Huffington Post, like other aggregators, feeds off the Google free economy by feeding it aggregated content. My last two posts—”I am NOT an Old School Journalist” and “What is Clickbait?“—will set you straight why the reciprocal relationship strips value from original content, including news.
I can’t help wonder if the journalists hired by First Look for their brilliance and name appeal are just smart enough to flee the ship before it enters stormy waters. Matt Taibbi isn’t the only exit of note. Posted yesterday morning: “John Cook is Leaving The Intercept to Return to Gawker at the End of the Year“. He is editor-in-chief, which makes me wonder about what the departure means.
Gawker is an intriguing amalgamation of new and old media journalism.

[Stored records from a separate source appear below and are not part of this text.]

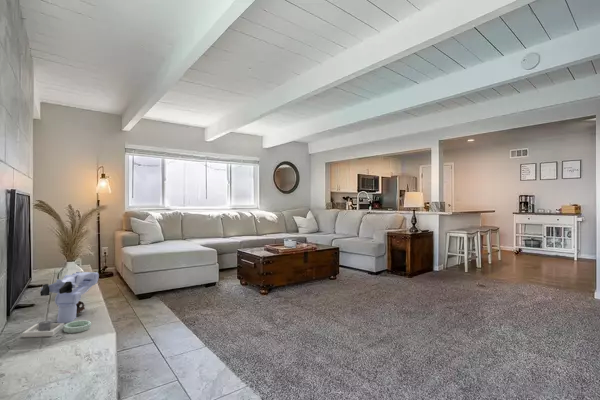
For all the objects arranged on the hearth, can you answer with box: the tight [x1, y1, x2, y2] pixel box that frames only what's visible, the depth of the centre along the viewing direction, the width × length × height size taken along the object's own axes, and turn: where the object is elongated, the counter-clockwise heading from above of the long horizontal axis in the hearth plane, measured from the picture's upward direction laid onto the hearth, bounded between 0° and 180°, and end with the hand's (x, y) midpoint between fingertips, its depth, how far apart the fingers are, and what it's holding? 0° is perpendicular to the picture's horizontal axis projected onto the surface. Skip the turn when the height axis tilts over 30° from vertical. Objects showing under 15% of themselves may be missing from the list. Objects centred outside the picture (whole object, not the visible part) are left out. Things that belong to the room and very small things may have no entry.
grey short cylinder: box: [38, 320, 52, 331], centre depth 153 cm, size 5×5×4 cm
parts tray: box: [21, 322, 65, 338], centre depth 153 cm, size 12×12×3 cm
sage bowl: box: [63, 319, 92, 334], centre depth 159 cm, size 11×11×3 cm
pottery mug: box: [76, 300, 86, 315], centre depth 183 cm, size 12×10×8 cm
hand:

The publisher’s blogs feed off the fringes of aggregation, while producing lots of original and interesting content. The headlines are tabloid, but the content typically is not clickbait.
What’s interesting to me are the editorial similarities between Gawker sites and The Intercept, which presumably is Cook’s doing. The clean, uncluttered layout pleases the eyes and emphasizes content. Priority goes to text—the story—over art, while minimizing elements that might distract from the headlines. The layout isn’t far removed from other magazine-style web designs, except for the generous white space that allows the eyes to easily find stories in the various quadrants.
To be clear: Magazine-style refers to a common webpage design, not traditional print layout that The Intercept is nothing like. Presentation-style, while arguably different, is reminiscent of Gawker, which is busier and flows down the fold. The Intercept uses more defined quadrants to separate stories.
The Intercept story style is pointed, personal, and provocative—and in my cursory reading is more advocacy journalism, with respect to political reporting. Advocacy journalism presents a point of view, rather than the objective voice, often with a specific readership in mind. This style is quite common among traditional political print pubs, like The American Spectator, where my wife once worked as a graphic designer.
I will spend more time reading The Intercept, if for no other reason than updating my book, which dedicates some space to First Look Media. But in looking over the site today, I like the brash style but, again, wonder what place there is for it in the aggregation universe where we live.
Perhaps you wonder who produces the kind of journalism (mainly long-form or immersive) I consume, and would prefer The Intercept and similar ventures to be like: Mother Jones, ProPublica, Rolling Stone, Vanity Fair, and Vice News.
As for Matt Taibbi, his return to RS is welcomed by at least one reader. If you wonder what The Intercept wrote about his departure, read the story linked in my first paragraph. I am not an aggregator, and any recap wouldn’t adequately capture the content and tone of the four-byline story.